Updating Centos 7 with newer versions of software or changing system configuration options is just standard Linux system administration.

Therefore, changing the Sandbox means installing a different version of Java, JBoss, or Eclipse.

You can install any version of Java using the Oracle RPMs. They go automatically into /usr/java. Generally you configure different versions of Java into Eclipse (Preferences - Java - Java Runtime) and then you select the verison of Java you want to target as a parameter of the Eclipse project, or as a parameter of the CAS Build and CAS Install Run configurations, or as a parameter of the JBoss Server runtime configuration. If you want to change the default version of Java that you get at the command prompt, Google for information on the Linux "alternatives" command.

There are separate instructions in this set of documentation for starting with a vanilla version of Eclipse and then adding the Subversive and JBoss Tools components, so they will not be repeated here.

To install a new version of JBoss, get it from jboss.org and unzip it into a new directory in /opt/jboss.
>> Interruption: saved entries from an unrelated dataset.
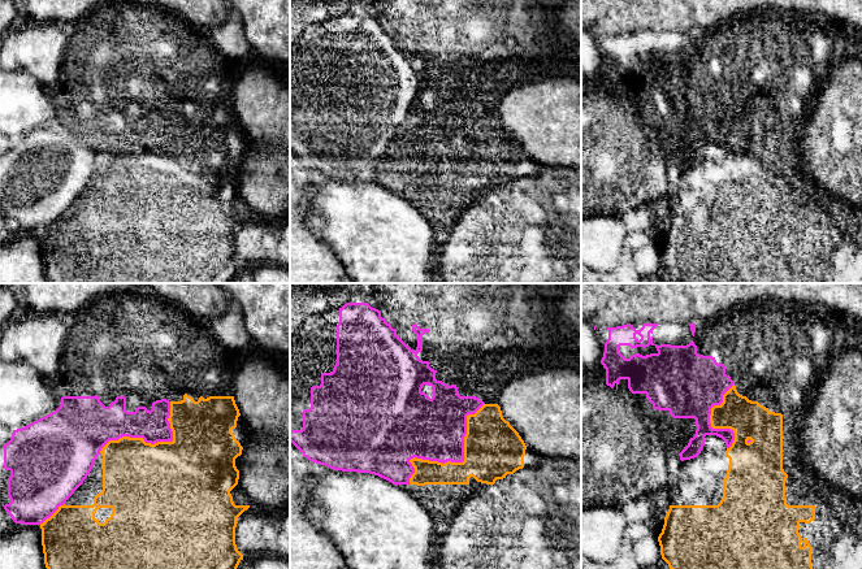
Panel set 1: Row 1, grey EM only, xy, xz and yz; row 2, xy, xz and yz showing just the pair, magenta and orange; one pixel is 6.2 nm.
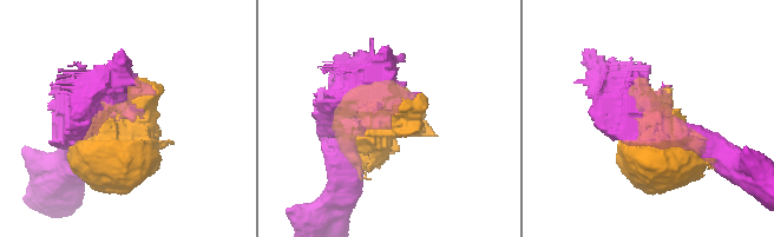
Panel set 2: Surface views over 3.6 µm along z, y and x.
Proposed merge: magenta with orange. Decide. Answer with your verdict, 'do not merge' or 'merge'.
do not merge

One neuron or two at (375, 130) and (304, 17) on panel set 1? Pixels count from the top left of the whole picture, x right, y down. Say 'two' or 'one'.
two

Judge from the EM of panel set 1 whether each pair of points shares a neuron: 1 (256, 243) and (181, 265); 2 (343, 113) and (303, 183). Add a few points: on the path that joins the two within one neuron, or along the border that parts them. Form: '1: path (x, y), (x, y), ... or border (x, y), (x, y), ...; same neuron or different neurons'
1: border (237, 231), (235, 256), (243, 265); different neurons
2: border (310, 169), (312, 172); different neurons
JBoss Tools will configure it automatically if you ask. In Eclipse, go to Preferences - JBoss Tools, JBoss Runtime Detection. Click Search ... and have it search /opt/jboss. It will notice the new server and configure it. To change the default configuration, you need to display the Servers (Window - Show View - Servers). The Servers tab lists all the configured servers. Double click on the name of the server you want to configure. Click the "Open launch configuration" link for detailed startup configuration. In particular, you may want to allow browsers on other machines (actually only on the host computer) to access http://vm-ssoboxapp-01/cas by binding JBoss to the LAN adapter instead of just the local loopback. In the command parameters, change "-b localhost" to "-b 0.0.0.0". Also add a parameter to change the log directory "-Djboss.server.log.dir=/var/log/jbossas/standalone". If in doubt, compare this to the configuration of another JBoss server.

Disclaimer: configuring modern versions of JBoss AS 7, JBoss EAP 6.x, and Wildfly 8.x are all fairly similar. If you want to configure an older JBoss 5, that changes the entire directory structure and conventions and may require extra research.